When asked what messages they had for leaders at COP27, their voices rang out clear and strong. Here is what they had to say:

We need to bridge the gap between promises and the urgent need for action. We are no longer talking about the climate crisis of tomorrow. It’s today.

-Cindy Kobei (Kenya): Chair and Co-Founder of Tirap Youth Trust, formally known as Ogiek Youth Council

These hurricanes, all these natural phenomena that are happening, are just reactions to the harm we've done. These things don't just happen out of coincidence. They are happening because something is off balance. 

-Makanalani Gomes (Hawaii): Co-Chair of the UN Global Indigenous Youth Caucus

Indigenous Peoples have lived for thousands of years, taking care of Mother Earth in our own way.

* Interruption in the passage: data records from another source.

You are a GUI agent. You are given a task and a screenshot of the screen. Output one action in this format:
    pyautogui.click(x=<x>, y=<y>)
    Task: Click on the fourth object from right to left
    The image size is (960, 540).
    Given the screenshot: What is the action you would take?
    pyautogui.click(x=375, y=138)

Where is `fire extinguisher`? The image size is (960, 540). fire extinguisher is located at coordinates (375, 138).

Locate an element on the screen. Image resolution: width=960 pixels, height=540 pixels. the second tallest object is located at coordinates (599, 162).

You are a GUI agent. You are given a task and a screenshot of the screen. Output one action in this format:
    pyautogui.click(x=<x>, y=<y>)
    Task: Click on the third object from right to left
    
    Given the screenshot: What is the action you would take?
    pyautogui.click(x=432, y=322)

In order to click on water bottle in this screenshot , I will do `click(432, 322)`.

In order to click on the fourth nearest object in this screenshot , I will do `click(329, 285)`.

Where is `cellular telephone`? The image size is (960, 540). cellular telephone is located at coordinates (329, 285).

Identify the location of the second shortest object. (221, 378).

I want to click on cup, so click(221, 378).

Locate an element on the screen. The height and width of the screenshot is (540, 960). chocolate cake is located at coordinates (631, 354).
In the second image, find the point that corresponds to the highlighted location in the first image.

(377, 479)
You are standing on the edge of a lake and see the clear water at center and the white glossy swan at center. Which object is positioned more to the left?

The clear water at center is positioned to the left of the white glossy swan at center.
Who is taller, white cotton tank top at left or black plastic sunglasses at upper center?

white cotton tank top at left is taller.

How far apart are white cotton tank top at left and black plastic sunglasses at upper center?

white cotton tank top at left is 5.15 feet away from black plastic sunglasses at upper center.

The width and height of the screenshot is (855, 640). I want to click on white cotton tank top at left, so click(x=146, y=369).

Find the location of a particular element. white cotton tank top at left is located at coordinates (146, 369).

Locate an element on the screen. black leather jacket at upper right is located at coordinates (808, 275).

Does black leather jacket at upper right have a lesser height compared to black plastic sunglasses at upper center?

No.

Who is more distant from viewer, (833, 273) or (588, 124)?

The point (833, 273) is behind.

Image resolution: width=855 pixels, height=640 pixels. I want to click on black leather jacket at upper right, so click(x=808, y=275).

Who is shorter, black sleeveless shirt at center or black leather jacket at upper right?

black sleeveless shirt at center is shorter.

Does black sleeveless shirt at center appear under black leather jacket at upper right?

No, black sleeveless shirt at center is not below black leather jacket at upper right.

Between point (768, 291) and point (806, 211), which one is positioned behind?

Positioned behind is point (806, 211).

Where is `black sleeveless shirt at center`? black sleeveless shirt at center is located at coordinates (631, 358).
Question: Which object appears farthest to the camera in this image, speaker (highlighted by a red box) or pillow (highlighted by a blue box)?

But all our work is being destroyed very quickly. 

-Su Hsin (Taiwan): Director of Papora Indigenous Development Association (PIDA)

Climate change is already in our territories. We are already living with its effects and impacts. There needs to be a proposal to change our economic model to deal with climate change.

-Veronica Yacabalquiej (Guatemala): Coordinator of the project "From the Farm to Fork" implemented by the IDEI Association

These young women are fearlessly taking leadership roles to preserve and promote the traditions of their peoples while speaking out for their rights and the struggle to protect the environment, especially in regard to the hardship brought on by climate change. They represent a new generation of agents of change. They are influencers for young people worldwide, for communities in general, and for social organizations and political actors.

FSC is committed to protecting the rights of Indigenous Peoples through our standards. We know that their communities are crucial for helping forests thrive and we hope that the decision-makers at COP27 seek out Indigenous wisdom and stories, listen carefully, and work together to help us contribute to forests for all, forever.